====== Source material

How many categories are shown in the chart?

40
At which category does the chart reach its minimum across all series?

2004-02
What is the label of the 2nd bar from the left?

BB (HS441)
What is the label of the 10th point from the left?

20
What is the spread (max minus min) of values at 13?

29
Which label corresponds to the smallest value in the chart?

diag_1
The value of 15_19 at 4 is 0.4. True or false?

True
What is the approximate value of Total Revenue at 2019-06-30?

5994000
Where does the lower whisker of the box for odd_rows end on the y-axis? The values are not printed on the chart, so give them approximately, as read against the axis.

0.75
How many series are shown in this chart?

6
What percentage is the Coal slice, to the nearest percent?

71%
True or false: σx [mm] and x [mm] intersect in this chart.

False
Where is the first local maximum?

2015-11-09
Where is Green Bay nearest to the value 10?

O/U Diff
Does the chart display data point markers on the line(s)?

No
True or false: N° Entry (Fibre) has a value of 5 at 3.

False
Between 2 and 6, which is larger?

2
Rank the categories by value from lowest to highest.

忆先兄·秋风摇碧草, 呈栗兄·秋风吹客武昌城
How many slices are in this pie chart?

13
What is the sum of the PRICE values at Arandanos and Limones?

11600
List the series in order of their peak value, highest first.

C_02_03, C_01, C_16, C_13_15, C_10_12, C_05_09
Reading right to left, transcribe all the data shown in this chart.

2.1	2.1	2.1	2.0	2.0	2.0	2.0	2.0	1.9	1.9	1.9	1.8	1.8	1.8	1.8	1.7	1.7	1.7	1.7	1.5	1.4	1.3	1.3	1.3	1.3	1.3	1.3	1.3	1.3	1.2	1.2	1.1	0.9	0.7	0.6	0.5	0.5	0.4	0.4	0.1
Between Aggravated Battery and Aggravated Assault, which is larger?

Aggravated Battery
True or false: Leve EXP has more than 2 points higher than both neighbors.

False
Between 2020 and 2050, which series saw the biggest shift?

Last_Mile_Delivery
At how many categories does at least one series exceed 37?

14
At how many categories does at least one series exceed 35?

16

============

--- Action item ---
Reproduce the records above, swapping each instance of "chart" for "graph" and leaving everything else unchanged.

--- Written solution ---
How many categories are shown in the graph?

40
At which category does the graph reach its minimum across all series?

2004-02
What is the label of the 2nd bar from the left?

BB (HS441)
What is the label of the 10th point from the left?

20
What is the spread (max minus min) of values at 13?

29
Which label corresponds to the smallest value in the graph?

diag_1
The value of 15_19 at 4 is 0.4. True or false?

True
What is the approximate value of Total Revenue at 2019-06-30?

5994000
Where does the lower whisker of the box for odd_rows end on the y-axis? The values are not printed on the graph, so give them approximately, as read against the axis.

0.75
How many series are shown in this graph?

6
What percentage is the Coal slice, to the nearest percent?

71%
True or false: σx [mm] and x [mm] intersect in this graph.

False
Where is the first local maximum?

2015-11-09
Where is Green Bay nearest to the value 10?

O/U Diff
Does the graph display data point markers on the line(s)?

No
True or false: N° Entry (Fibre) has a value of 5 at 3.

False
Between 2 and 6, which is larger?

2
Rank the categories by value from lowest to highest.

忆先兄·秋风摇碧草, 呈栗兄·秋风吹客武昌城
How many slices are in this pie graph?

13
What is the sum of the PRICE values at Arandanos and Limones?

11600
List the series in order of their peak value, highest first.

C_02_03, C_01, C_16, C_13_15, C_10_12, C_05_09
Reading right to left, transcribe all the data shown in this graph.

2.1	2.1	2.1	2.0	2.0	2.0	2.0	2.0	1.9	1.9	1.9	1.8	1.8	1.8	1.8	1.7	1.7	1.7	1.7	1.5	1.4	1.3	1.3	1.3	1.3	1.3	1.3	1.3	1.3	1.2	1.2	1.1	0.9	0.7	0.6	0.5	0.5	0.4	0.4	0.1
Between Aggravated Battery and Aggravated Assault, which is larger?

Aggravated Battery
True or false: Leve EXP has more than 2 points higher than both neighbors.

False
Between 2020 and 2050, which series saw the biggest shift?

Last_Mile_Delivery
At how many categories does at least one series exceed 37?

14
At how many categories does at least one series exceed 35?

16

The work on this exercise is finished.